Outro direito importante é o descanso semanal, que deve ser de 35 horas após seis dias de trabalho. Os caminhoneiros também têm direito a férias de, pelo menos, 14 dias consecutivos, a cada ano. Em casos em que o tempo de espera para carga ou descarga ultrapasse 5 horas, o motorista pode solicitar uma diária. Para aqueles que transportam cargas perigosas, há um adicional de 30% sobre o salário base, reconhecendo os riscos associados a essa atividade.

Além disso, os motoristas têm direito a receber horas extras se trabalharem além das 8 horas diárias. É responsabilidade da transportadora custear um seguro obrigatório para o caminhoneiro.

Impacto econômico e social da lei

A implementação da Lei do Caminhoneiro pode resultar em um aumento nos custos para as empresas de transporte, uma vez que será necessário contratar mais motoristas e pagar horas extras para atender às novas exigências.

Esses custos adicionais podem ser repassados aos clientes, resultando em um aumento no preço do frete.
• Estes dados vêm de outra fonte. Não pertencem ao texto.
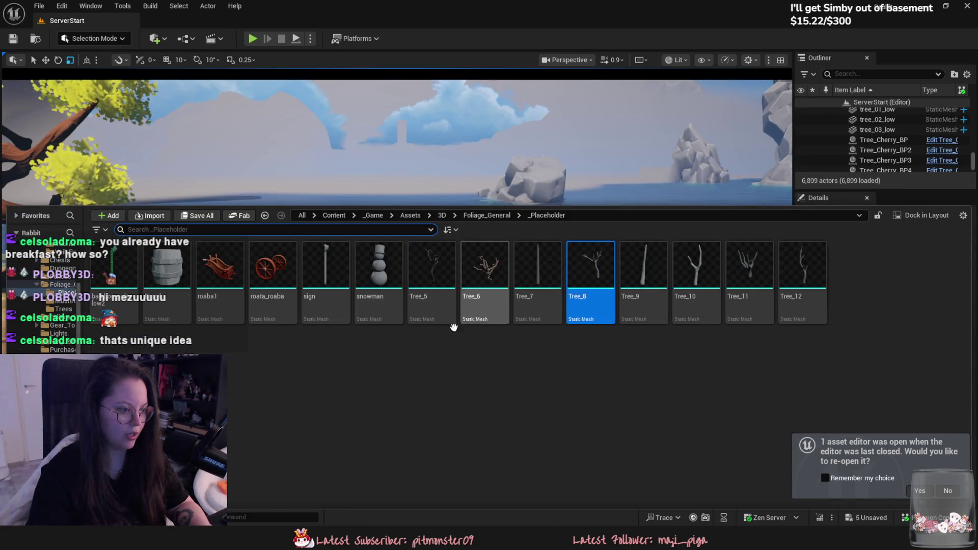
key(alt+Left)
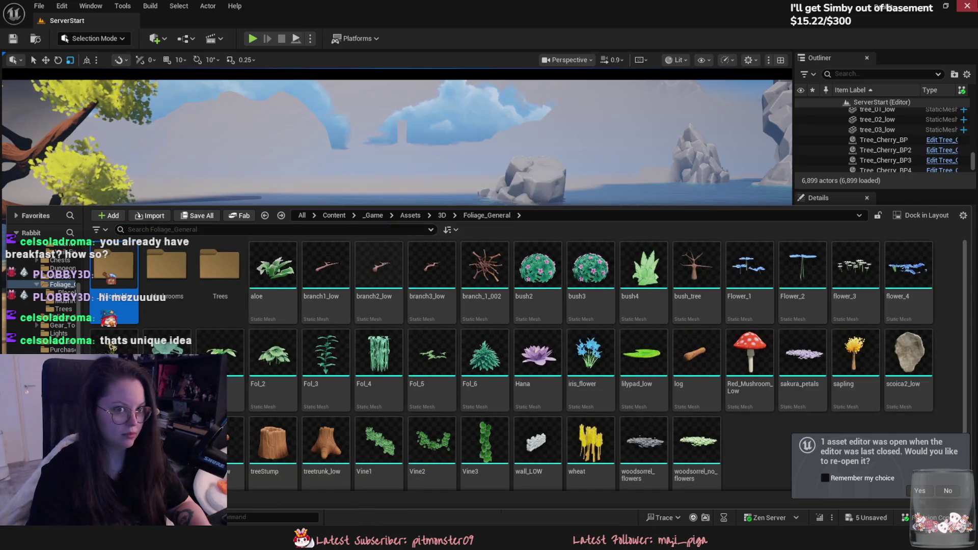
key(alt+Tab)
Isso pode levar a um impacto direto na produtividade do setor, visto que as empresas precisarão reestruturar suas operações de transporte, logística e armazenagem para se adaptarem às regras.

Além disso, a lei pode exigir a construção de mais pontos de parada e descanso nas rodovias, o que implica em investimentos adicionais em infraestrutura. Outra questão é que o aumento dos custos logísticos decorrente dessas mudanças pode gerar efeitos inflacionários, refletindo-se nos preços finais de produtos e serviços no mercado.

Quanto aos impactos sociais, com melhores condições de trabalho, espera-se que os caminhoneiros tenham uma vida mais saudável, com menor estresse e jornadas mais equilibradas. A lei ajuda a valorizar a profissão do caminhoneiro, promovendo um reconhecimento do seu papel na economia.

Expectativas futuras e desafios

As expectativas da lei incluem uma melhoria nas condições de trabalho e um aumento na segurança das estradas. Entre os principais desafios, destaca-se a resistência de algumas empresas ao cumprimento da legislação. A implementação pode ser dificultada por problemas administrativos e brechas de fiscalização.

A Lei do Caminhoneiro estabelece diretrizes sobre a jornada de trabalho, focando o tempo de direção e tempos de descanso, além das horas extras. – Foto: Divulgação

O setor também enfrenta a necessidade de adaptação às novas tecnologias. A digitalização e o uso de ferramentas de gestão inteligente podem otimizar as operações. Há ainda a situação de aumento dos custos operacionais, como combustível e manutenção, que pode afetar a viabilidade das pequenas transportadoras.

Por fim, a infraestrutura rodoviária ainda exige investimentos. Segundo a Confederação Nacional do Transporte (CNT), mais de 67% das rodovias do Brasil apresentam condições ruins, péssimas ou apenas regulares. No primeiro semestre de 2024, as indenizações referentes a seguros de transporte totalizaram R$ 692 milhões, conforme dados da CNSeg (Confederação Nacional das Seguradoras), devido a perdas e danos de cargas resultantes da inadequada infraestrutura das estradas no país.